Infoblox analyzed only Windows samples and did not examine the mobile apps, and it characterized the exit-node behavior as pointing toward a proxy network while noting that further analysis is needed to fully characterize it. It’s also unclear if the same proxy functionality (an exit node funneling third-party traffic through victims’ devices) is present in the mobile applications, or if it’s limited to the desktop versions. Regardless, Infoblox says they paint a picture of what appears to be an unlawful proxy business that fuels a coordinated ecosystem spanning victim acquisition, proxy infrastructure, marketing, and monetization.

The result is an end-to-end operation that goes through two distinct stages:

  • Trojanized installers, mobile applications, and other lures recruit victim devices into an actor-controlled proxy botnet.
  • The pool is then monetized through lookalike proxy service brands, while fake review sites help drive traffic to the actor’s storefronts.

“We are struck by the parallels between the recently exposed criminal activity in the residential proxy space and malvertising that plagues affiliate advertising,” Infoblox said. “There’s an obvious story: Your TV may be part of a giant botnet conducting attacks across the internet.

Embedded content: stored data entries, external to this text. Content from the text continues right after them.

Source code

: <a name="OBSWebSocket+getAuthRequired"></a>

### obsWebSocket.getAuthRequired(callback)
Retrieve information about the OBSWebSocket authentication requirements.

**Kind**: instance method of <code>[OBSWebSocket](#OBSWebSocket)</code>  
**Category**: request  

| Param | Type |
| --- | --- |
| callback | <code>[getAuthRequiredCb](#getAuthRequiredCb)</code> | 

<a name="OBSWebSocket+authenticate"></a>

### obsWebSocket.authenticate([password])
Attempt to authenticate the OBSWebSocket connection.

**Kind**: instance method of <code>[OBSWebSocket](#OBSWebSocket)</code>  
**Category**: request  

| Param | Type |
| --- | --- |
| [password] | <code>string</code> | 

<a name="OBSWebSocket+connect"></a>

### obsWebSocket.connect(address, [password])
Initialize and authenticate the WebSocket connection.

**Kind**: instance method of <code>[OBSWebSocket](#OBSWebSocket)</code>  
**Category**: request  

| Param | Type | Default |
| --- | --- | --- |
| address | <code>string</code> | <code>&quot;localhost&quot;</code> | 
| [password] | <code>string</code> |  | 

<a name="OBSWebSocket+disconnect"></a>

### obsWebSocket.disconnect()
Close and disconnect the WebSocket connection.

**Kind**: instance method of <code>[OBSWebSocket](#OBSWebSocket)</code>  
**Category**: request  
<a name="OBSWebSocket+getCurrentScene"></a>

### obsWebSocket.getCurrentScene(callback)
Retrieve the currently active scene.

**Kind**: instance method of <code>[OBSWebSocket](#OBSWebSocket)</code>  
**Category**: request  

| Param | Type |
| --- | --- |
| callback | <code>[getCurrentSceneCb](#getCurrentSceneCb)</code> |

But the real story is far more complex, and solutions are still elusive.”

“Rather than operating a single malware campaign, Lurking Lizard manages multiple stages of the residential proxy lifecycle for several years, from acquiring victim devices through to marketing and selling access to the resulting network.”

The development comes days after Google announced that it had significantly degraded the NetNut (aka Popa) residential proxy network that turned at least 2 million devices, such as smart TVs and streaming boxes, into conduits for unauthorized network traffic through malware-laced SDKs that either come pre-installed before purchase or through apps containing hidden proxy code.

“This creates serious risks for unsuspecting device owners, as their home IP addresses can be used by attackers as a launchpad for hacking and other unauthorized activities,” Google said. “Consequently, users can have their legitimate traffic flagged as suspicious, or blocked by their service providers.”

Note: Updated on July 12, 2026, to attribute the disputed findings to Infoblox, clarify the scope of its analysis, correct the developer entity of the Android app, and add WireVPN’s response.